» **WHAT THE TASK REQUIRES**
Below is a listing with pictures in it; transcribe exactly the lines from the one that has "Wallpaper Wednesday 3-28" through the one that has "recognized with a", and omit those pictures.

» **EXTRACTED RECORDS**
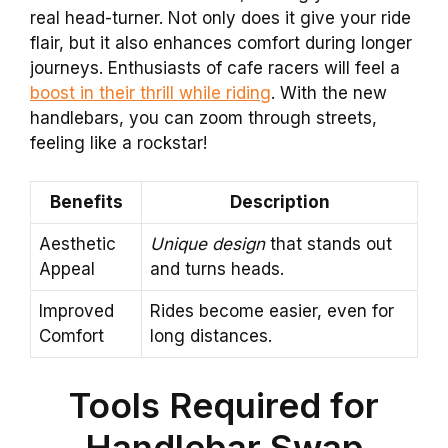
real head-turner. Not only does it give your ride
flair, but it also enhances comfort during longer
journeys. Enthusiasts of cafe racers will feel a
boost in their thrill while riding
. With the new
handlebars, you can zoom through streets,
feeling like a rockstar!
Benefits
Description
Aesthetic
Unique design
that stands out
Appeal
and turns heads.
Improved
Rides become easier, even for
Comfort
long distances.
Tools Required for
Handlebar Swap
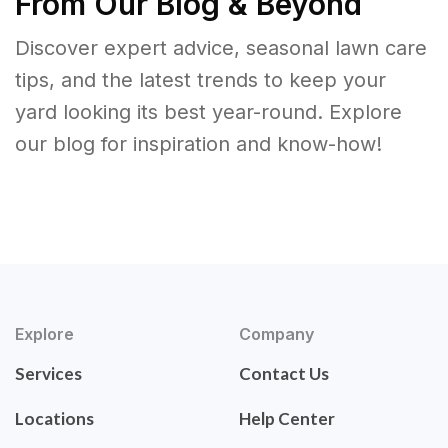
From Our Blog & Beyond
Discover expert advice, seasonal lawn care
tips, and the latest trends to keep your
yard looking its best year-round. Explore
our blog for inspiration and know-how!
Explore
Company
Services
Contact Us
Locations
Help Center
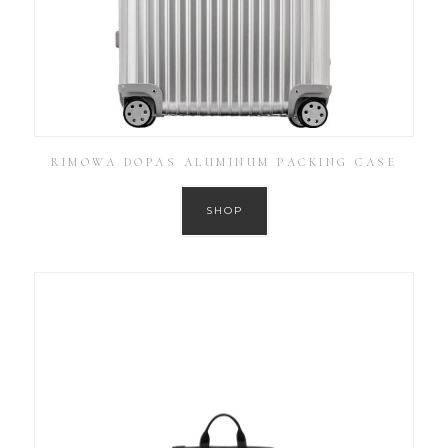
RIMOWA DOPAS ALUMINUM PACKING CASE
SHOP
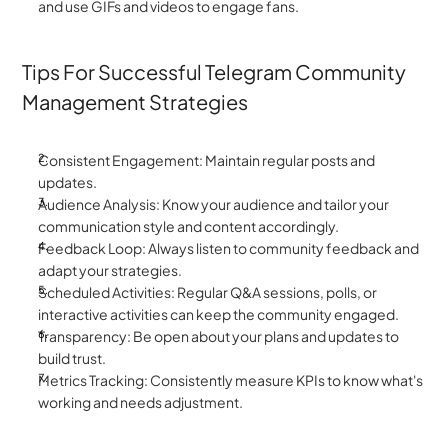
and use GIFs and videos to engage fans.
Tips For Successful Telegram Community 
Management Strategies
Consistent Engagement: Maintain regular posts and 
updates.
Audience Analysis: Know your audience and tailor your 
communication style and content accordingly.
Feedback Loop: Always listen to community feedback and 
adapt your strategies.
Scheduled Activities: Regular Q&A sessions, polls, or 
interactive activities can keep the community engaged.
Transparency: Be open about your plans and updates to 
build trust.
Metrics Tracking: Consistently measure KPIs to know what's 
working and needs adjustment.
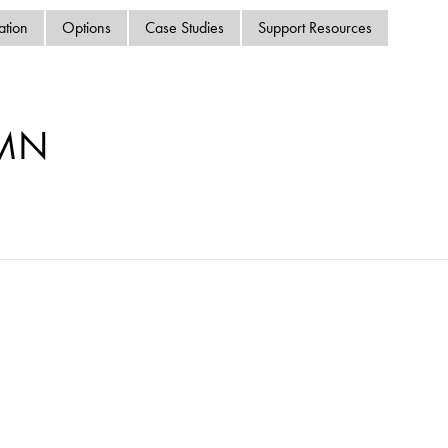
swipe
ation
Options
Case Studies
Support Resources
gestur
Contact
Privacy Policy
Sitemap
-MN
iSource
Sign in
---
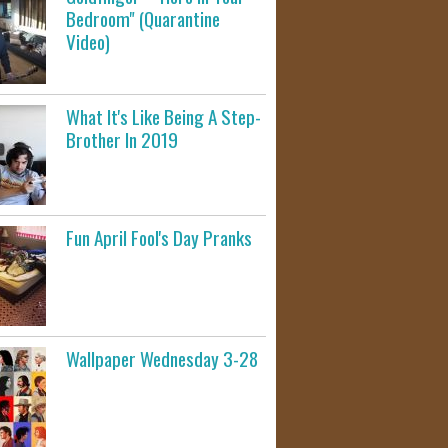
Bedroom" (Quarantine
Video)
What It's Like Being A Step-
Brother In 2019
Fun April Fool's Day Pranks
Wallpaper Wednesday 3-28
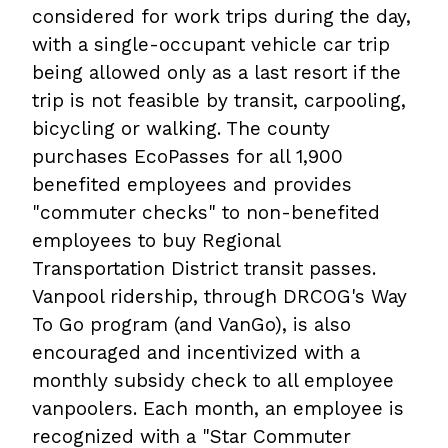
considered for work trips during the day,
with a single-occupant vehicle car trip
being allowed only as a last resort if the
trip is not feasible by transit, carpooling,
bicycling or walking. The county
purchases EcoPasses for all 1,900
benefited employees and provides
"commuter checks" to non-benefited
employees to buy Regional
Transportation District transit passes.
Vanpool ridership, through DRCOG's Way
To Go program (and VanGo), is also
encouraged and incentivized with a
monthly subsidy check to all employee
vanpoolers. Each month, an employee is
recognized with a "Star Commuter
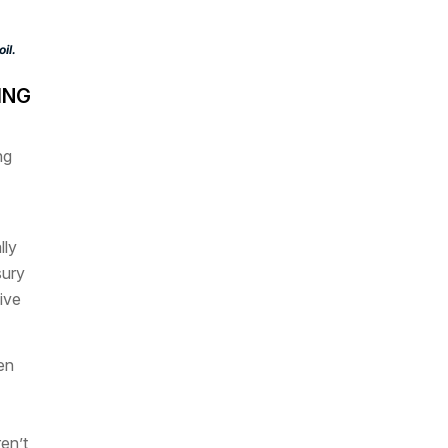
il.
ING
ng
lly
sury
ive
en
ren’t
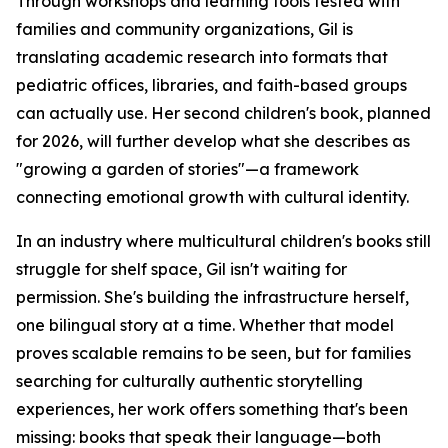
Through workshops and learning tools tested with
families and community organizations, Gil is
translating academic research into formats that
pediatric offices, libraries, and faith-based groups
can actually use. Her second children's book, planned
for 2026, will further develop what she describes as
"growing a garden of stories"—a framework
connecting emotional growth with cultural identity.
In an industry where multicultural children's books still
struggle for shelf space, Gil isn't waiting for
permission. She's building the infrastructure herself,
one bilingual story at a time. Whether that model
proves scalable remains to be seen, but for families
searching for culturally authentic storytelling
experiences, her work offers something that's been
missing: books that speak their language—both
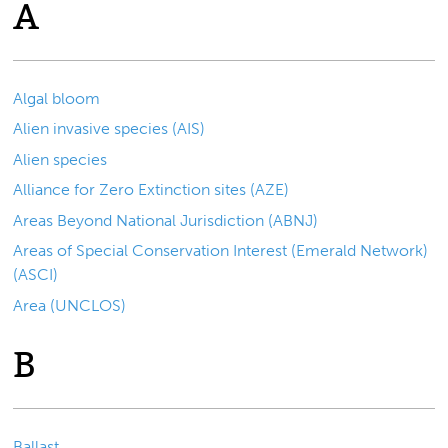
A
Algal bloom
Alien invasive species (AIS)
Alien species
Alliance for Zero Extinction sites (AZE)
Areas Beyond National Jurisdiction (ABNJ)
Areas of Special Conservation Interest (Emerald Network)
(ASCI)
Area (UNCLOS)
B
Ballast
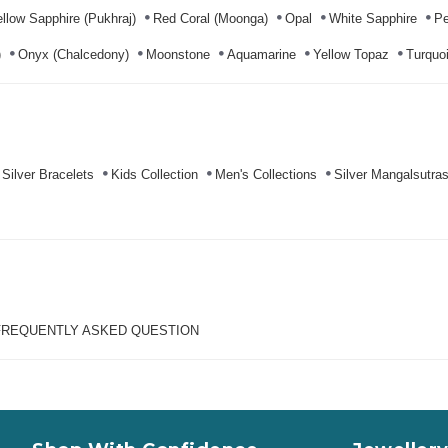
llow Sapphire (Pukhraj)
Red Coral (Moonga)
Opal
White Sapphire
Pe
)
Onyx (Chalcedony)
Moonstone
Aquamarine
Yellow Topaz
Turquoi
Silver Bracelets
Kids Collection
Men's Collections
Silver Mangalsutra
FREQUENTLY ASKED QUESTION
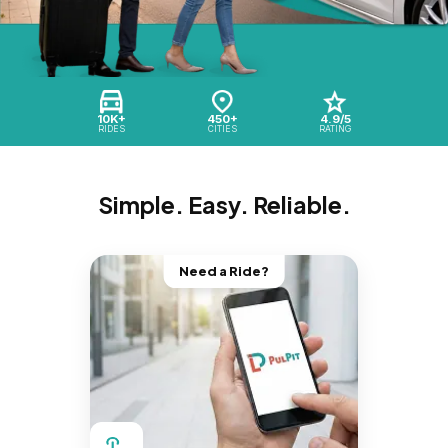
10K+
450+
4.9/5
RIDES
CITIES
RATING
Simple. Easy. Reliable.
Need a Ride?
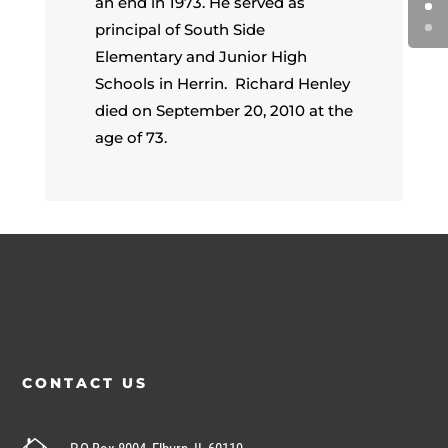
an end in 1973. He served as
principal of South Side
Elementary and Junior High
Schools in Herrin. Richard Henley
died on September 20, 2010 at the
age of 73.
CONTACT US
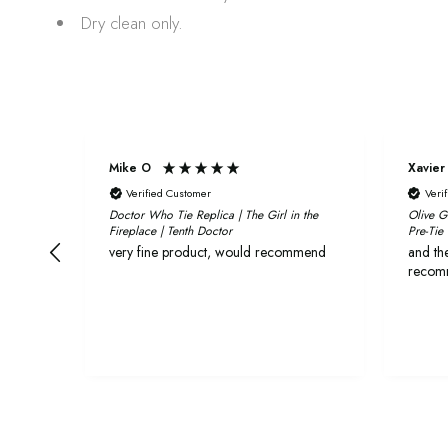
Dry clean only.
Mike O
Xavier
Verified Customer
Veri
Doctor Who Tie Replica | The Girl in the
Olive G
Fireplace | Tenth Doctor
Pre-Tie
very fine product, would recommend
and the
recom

» **WRITTEN RESPONSE**
Wallpaper Wednesday 3-28
considered for work trips during the day,
with a single-occupant vehicle car trip
being allowed only as a last resort if the
trip is not feasible by transit, carpooling,
bicycling or walking. The county
purchases EcoPasses for all 1,900
benefited employees and provides
"commuter checks" to non-benefited
employees to buy Regional
Transportation District transit passes.
Vanpool ridership, through DRCOG's Way
To Go program (and VanGo), is also
encouraged and incentivized with a
monthly subsidy check to all employee
vanpoolers. Each month, an employee is
recognized with a "Star Commuter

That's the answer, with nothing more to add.